**Work task:** Please repeat, from the entries that follow, the lines from the one containing "right elbow: (551, 866)" through the one containing "right hip: (47, 111)" exactly, adding nothing.

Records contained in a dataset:
'''
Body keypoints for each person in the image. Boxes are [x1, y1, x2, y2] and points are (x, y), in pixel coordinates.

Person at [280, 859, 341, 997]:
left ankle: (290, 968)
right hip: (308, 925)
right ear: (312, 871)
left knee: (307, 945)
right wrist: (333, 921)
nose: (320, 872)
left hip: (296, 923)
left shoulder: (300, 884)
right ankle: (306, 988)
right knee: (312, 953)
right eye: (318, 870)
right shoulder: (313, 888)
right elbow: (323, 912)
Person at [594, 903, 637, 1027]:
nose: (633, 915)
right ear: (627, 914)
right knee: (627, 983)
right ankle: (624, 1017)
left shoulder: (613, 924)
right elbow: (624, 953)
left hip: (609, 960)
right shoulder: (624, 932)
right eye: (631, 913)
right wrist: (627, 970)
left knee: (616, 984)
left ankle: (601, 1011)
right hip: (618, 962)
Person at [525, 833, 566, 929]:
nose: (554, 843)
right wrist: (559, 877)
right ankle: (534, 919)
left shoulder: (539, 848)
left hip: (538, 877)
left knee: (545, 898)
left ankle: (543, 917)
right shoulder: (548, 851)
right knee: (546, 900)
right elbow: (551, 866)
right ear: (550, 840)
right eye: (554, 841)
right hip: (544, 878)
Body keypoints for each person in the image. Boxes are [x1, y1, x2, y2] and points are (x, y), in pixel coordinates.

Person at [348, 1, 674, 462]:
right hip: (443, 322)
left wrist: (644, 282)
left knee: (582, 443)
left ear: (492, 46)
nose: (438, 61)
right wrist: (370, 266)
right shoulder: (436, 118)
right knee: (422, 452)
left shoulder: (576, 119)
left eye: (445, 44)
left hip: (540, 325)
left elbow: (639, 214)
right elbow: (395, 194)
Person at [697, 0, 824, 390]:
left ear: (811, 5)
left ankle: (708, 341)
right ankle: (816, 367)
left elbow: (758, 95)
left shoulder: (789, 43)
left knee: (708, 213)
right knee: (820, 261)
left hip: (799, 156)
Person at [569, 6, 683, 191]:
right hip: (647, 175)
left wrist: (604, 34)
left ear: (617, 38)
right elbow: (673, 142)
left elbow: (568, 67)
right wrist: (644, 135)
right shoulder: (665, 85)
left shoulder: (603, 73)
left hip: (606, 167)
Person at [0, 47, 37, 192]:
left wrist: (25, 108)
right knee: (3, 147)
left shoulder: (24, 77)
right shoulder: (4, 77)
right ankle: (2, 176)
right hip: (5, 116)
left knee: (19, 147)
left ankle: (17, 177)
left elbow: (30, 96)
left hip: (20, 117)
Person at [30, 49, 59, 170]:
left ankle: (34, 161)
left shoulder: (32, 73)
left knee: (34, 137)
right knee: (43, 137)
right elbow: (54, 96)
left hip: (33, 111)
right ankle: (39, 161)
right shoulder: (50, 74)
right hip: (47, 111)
'''
'''
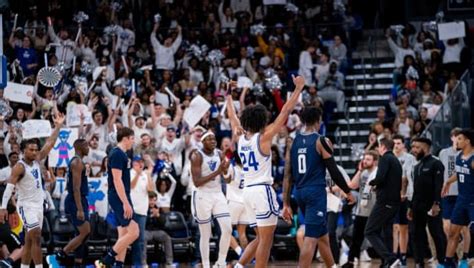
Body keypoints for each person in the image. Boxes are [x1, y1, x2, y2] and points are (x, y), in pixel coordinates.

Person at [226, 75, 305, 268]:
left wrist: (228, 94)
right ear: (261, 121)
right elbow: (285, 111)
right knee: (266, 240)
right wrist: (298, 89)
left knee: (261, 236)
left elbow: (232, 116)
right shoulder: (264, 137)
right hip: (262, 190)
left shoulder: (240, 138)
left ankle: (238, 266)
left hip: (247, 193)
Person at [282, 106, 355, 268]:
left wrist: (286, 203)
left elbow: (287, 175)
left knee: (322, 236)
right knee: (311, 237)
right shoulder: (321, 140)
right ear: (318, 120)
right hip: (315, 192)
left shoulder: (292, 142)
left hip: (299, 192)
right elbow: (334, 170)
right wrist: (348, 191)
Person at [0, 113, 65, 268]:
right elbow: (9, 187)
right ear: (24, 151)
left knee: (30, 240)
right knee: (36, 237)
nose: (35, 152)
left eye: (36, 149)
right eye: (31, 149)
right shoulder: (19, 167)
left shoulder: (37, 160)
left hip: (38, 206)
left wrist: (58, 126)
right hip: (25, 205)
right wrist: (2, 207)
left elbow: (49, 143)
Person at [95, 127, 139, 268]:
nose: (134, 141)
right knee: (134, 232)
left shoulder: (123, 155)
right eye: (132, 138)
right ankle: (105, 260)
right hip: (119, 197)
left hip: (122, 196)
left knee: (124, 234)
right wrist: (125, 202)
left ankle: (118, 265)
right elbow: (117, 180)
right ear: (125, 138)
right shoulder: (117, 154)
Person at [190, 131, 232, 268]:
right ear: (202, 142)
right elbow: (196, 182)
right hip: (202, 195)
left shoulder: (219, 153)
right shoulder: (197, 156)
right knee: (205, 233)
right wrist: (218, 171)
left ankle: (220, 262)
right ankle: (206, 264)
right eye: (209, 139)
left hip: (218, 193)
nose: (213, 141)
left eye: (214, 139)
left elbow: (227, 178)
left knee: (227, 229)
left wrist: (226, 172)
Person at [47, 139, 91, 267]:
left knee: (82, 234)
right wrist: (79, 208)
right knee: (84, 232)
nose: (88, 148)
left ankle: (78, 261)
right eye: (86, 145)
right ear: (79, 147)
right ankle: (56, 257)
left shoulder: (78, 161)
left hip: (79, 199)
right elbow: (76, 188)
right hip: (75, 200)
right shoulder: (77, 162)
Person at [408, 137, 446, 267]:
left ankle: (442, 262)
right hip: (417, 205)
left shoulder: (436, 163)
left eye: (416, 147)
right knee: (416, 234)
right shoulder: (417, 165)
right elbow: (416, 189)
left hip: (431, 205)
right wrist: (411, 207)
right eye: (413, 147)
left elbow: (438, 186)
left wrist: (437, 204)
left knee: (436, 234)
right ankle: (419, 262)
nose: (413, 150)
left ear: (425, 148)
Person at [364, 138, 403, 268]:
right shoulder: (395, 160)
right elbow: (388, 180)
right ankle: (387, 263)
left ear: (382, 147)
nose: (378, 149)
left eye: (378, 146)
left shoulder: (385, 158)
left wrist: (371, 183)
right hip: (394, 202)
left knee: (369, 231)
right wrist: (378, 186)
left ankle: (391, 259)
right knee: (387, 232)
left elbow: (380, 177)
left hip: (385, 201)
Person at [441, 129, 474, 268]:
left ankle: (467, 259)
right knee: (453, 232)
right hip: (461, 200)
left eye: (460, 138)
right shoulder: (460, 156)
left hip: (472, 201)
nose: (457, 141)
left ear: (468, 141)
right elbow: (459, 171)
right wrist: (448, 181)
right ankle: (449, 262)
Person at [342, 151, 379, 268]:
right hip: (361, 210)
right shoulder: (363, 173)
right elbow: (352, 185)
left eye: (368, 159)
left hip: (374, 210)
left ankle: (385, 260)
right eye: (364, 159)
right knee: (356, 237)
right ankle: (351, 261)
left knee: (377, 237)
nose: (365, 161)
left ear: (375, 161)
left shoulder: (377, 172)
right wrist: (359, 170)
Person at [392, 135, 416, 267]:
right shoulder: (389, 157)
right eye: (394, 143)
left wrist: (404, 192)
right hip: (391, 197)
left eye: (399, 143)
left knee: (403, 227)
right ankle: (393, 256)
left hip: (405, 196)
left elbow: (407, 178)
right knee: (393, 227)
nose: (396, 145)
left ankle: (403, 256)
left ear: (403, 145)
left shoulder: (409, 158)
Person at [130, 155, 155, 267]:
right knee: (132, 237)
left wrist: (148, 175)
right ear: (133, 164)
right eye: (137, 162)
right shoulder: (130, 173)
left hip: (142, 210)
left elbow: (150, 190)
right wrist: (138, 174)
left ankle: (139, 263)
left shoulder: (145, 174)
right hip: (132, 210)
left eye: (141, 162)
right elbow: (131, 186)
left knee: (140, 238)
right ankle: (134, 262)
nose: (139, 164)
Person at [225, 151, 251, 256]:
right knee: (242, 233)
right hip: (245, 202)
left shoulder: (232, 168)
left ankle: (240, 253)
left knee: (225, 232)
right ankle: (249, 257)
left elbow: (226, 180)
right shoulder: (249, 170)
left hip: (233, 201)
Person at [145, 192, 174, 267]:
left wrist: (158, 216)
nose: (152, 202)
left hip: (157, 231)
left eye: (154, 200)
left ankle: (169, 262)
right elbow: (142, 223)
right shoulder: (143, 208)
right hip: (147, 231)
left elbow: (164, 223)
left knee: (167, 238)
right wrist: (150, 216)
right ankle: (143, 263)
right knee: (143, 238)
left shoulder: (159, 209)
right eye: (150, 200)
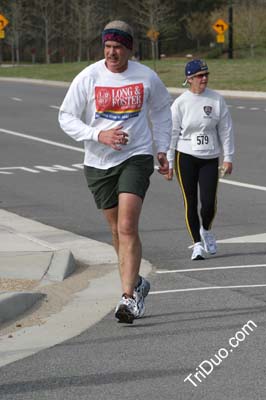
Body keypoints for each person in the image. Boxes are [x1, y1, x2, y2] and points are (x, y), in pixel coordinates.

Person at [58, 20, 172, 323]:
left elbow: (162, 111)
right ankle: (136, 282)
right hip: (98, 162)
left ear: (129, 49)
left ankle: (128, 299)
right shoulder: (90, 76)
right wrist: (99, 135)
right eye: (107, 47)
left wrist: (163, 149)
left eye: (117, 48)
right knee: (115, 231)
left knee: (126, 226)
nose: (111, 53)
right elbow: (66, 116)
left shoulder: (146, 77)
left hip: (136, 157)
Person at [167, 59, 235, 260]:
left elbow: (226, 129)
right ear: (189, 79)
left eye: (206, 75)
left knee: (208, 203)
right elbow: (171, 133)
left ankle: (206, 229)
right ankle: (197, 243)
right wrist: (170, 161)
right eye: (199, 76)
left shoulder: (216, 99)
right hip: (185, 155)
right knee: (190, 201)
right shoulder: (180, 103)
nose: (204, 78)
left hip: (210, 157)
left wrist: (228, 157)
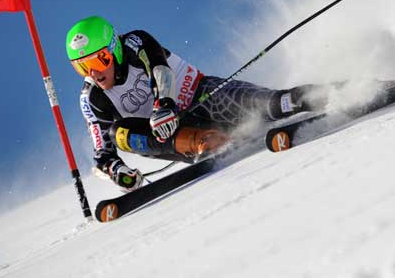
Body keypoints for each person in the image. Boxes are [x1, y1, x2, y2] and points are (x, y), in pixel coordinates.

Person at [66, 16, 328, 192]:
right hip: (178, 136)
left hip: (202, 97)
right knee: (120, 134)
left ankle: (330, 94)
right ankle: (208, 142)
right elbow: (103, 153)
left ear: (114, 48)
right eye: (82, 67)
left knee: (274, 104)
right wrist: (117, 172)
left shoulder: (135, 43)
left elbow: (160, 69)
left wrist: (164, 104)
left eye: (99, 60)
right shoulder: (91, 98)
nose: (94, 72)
'''
'''
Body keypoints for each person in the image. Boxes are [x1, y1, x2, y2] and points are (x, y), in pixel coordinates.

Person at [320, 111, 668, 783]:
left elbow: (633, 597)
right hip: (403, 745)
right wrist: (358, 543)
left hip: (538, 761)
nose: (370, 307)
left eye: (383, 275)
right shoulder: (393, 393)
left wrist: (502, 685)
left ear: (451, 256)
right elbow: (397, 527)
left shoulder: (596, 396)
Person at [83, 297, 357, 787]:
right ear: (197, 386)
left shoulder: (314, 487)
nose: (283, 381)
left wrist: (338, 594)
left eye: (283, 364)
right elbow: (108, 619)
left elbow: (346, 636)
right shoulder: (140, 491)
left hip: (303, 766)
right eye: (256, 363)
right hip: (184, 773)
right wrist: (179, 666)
'''
**Answer below:**
right elbow: (551, 866)
right ear: (550, 840)
right eye: (554, 841)
right hip: (544, 878)
Body keypoints for each person in the image. Boxes are [x1, y1, x2, y2] and points are (x, y), in pixel coordinates.

Person at [348, 1, 674, 462]:
right hip: (443, 322)
left wrist: (644, 282)
left knee: (582, 443)
left ear: (492, 46)
nose: (438, 61)
right wrist: (370, 266)
right shoulder: (436, 118)
right knee: (422, 452)
left shoulder: (576, 119)
left eye: (445, 44)
left hip: (540, 325)
left elbow: (639, 214)
right elbow: (395, 194)
Person at [697, 0, 824, 390]:
left ear: (811, 5)
left ankle: (708, 341)
right ankle: (816, 367)
left elbow: (758, 95)
left shoulder: (789, 43)
left knee: (708, 213)
right knee: (820, 261)
left hip: (799, 156)
Person at [569, 6, 683, 191]:
right hip: (647, 175)
left wrist: (604, 34)
left ear: (617, 38)
right elbow: (673, 142)
left elbow: (568, 67)
right wrist: (644, 135)
right shoulder: (665, 85)
left shoulder: (603, 73)
left hip: (606, 167)
Person at [0, 47, 37, 192]:
left wrist: (25, 108)
right knee: (3, 147)
left shoulder: (24, 77)
right shoulder: (4, 77)
right ankle: (2, 176)
right hip: (5, 116)
left knee: (19, 147)
left ankle: (17, 177)
left elbow: (30, 96)
left hip: (20, 117)
Person at [30, 49, 59, 170]:
left ankle: (34, 161)
left shoulder: (32, 73)
left knee: (34, 137)
right knee: (43, 137)
right elbow: (54, 96)
left hip: (33, 111)
right ankle: (39, 161)
right shoulder: (50, 74)
right hip: (47, 111)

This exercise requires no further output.